Relieved Israelis could be seen soaking up the sun on Ashkelon's beaches, as others ate lunch and sipped beers on the veranda. The last rocket alert sirens in Ashkelon blared early Tuesday morning, when Hamas fired 26 rockets at southern Israel and Jerusalem shortly before the ceasefire's 8 a.m. start time.
"We're trying to get back to normal," Eddie Ben Hamu, spokesman for the neighboring city of Ashdod, told Breitbart News. "The question is, what will happen after the ceasefire ends?"
That is the question being addressed in Cairo over the next several days, as Palestinian and Israeli delegations hold indirect negotiations through the Egyptian government to craft a long-term diplomatic solution in an attempt to end the nearly month-long conflict.

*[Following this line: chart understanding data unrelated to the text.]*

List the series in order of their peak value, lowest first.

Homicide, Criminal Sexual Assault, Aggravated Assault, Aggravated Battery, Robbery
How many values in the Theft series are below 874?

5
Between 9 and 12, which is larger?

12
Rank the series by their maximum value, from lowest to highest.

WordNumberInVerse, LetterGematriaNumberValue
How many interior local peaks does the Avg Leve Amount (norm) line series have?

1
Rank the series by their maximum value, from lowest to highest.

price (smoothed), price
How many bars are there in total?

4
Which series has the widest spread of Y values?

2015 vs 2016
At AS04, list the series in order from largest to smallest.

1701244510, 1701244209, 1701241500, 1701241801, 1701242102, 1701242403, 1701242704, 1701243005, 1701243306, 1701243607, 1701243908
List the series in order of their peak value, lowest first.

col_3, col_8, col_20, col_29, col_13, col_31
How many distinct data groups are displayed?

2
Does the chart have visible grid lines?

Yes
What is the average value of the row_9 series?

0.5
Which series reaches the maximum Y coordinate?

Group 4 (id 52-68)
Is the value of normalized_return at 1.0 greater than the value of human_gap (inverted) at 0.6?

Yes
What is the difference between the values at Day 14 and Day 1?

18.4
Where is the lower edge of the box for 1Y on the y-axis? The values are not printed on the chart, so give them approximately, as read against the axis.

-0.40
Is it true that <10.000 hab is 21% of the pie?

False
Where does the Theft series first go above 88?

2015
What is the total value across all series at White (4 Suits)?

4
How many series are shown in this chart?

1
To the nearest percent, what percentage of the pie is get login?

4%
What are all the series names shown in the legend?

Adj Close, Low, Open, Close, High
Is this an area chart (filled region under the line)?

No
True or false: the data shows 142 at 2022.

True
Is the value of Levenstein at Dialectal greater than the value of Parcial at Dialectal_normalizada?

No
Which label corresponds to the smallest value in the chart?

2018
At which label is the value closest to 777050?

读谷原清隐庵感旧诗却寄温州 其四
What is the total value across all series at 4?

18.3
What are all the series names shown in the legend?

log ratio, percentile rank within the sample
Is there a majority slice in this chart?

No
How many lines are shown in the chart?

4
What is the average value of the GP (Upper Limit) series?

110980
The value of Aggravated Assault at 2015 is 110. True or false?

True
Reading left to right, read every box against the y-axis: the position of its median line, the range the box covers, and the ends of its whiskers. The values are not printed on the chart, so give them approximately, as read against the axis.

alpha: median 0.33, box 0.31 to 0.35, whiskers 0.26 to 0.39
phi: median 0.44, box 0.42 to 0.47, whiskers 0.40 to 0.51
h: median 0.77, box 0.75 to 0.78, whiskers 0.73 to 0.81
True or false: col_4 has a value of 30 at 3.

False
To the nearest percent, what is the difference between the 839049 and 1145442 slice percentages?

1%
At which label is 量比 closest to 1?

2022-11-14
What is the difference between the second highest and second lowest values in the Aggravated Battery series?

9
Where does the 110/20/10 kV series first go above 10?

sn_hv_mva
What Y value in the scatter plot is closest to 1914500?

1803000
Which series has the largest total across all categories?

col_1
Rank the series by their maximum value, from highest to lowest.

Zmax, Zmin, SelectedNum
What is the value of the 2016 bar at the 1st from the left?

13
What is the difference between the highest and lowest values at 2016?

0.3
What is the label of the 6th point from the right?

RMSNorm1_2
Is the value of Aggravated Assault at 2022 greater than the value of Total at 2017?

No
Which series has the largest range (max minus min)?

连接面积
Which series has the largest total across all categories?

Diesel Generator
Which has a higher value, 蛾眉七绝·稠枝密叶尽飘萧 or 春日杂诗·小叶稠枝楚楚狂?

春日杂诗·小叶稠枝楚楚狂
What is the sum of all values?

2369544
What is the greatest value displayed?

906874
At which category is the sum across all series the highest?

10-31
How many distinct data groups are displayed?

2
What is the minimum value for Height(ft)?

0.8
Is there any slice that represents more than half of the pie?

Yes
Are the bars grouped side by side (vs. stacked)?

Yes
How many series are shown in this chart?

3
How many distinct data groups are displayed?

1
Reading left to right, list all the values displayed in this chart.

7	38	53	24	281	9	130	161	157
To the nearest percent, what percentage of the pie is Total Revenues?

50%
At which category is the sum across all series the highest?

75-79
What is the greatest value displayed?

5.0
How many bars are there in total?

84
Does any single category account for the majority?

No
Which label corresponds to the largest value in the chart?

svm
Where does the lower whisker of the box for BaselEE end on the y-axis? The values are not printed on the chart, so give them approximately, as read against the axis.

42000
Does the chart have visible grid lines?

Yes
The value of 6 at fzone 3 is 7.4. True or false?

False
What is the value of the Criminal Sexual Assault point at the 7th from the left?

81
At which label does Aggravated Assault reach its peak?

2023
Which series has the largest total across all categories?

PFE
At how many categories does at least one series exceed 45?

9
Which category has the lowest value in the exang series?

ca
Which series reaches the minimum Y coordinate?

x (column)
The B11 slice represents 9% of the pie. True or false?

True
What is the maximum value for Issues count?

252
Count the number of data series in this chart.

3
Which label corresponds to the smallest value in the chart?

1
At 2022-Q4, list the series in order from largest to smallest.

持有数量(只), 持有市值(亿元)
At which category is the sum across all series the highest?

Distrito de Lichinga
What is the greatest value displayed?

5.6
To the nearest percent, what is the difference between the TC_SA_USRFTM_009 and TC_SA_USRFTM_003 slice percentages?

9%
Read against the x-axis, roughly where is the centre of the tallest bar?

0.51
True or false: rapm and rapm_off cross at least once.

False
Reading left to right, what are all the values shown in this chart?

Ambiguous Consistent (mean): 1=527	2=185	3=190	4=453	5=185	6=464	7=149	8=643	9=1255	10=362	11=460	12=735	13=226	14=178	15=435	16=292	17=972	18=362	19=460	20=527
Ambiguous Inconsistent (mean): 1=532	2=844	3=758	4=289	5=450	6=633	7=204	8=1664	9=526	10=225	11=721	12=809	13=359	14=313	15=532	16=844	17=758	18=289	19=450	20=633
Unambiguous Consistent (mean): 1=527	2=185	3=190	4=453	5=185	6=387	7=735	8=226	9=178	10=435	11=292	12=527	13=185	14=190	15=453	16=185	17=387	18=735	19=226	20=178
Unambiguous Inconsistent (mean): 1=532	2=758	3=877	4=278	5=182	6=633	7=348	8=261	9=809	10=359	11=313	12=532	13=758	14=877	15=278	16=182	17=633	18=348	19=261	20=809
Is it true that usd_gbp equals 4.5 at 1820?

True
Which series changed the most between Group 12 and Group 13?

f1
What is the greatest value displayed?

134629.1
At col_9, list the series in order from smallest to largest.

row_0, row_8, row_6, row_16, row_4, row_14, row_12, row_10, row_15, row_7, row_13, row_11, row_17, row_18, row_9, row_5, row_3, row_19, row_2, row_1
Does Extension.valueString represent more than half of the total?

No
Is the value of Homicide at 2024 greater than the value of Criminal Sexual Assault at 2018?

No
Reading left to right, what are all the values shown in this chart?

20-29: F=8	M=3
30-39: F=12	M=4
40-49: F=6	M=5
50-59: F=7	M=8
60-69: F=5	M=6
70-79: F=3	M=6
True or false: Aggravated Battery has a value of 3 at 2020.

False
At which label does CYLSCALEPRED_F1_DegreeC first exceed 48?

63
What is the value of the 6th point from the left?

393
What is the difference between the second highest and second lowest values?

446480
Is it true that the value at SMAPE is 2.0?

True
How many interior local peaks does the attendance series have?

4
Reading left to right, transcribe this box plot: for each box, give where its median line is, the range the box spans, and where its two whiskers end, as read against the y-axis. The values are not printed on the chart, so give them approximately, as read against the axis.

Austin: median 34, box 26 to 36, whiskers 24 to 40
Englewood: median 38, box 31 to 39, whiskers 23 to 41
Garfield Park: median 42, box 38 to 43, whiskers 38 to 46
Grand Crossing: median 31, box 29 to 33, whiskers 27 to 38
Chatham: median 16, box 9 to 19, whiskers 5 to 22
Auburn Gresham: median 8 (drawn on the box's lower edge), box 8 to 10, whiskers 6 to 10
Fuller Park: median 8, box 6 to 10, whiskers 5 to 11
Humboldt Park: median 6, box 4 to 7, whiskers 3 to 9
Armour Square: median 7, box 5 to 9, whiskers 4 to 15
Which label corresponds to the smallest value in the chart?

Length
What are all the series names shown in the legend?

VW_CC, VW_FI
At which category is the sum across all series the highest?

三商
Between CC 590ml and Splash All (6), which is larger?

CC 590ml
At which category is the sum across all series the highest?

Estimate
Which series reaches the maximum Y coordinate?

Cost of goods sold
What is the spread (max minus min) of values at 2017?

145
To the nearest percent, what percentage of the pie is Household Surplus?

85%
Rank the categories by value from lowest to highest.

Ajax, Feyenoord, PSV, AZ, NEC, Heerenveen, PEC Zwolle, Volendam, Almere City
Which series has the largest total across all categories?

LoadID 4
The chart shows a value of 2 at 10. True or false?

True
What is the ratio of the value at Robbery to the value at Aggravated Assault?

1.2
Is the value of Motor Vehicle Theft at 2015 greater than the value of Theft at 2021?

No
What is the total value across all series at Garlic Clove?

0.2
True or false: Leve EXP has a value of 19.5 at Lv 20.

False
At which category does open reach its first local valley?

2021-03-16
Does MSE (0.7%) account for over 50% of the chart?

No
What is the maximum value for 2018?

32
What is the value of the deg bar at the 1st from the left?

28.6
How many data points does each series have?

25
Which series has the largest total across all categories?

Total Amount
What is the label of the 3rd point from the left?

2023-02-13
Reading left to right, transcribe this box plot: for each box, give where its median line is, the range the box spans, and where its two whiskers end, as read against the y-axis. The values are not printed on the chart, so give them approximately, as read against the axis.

According to the Jerusalem Post, the Palestinians have come to the negotiating table with a long list of demands, including the construction of an airport and seaport in the Gaza Strip, as well as the release of all prisoners captured since the beginning of the conflict, when three Israeli teenagers were abducted and murdered near Gush Etzion.
Meanwhile, Israel is focused on two main issues in Cairo: keeping Gaza from rearming in the short-term, and working to demilitarize Gaza long-term.
Still, residents of south Israel are returning home during the ceasefire, although many are returning with new fears.
"We used to look up to the sky in fear, but now we are looking down at the ground," Sderot resident and mother of four Tzofit Peretz told the Times of Israel. "The idea of the tunnels, I just don't know how we're going to absorb that... It's a new trauma."
"My 11-year-old is calling and asking every five minutes, 'Mom, did they take care of the tunnels? How do we know if they got all the tunnels? What is daddy going to do to protect us from the tunnels? How can I stay home alone if there are tunnels?' And I have no way to answer those questions," she said.
These fears, among others, have prompted at least one leader of a community close to the Gaza border to order area residents not to return home too soon.
According to the Times, the head of the regional council of the town of Eshkol has ordered residents not to return until the 72-hour ceasefire has been fully completed. Just 20 percent of the town's residents remained at home during the 29 days of Operation Protective Edge.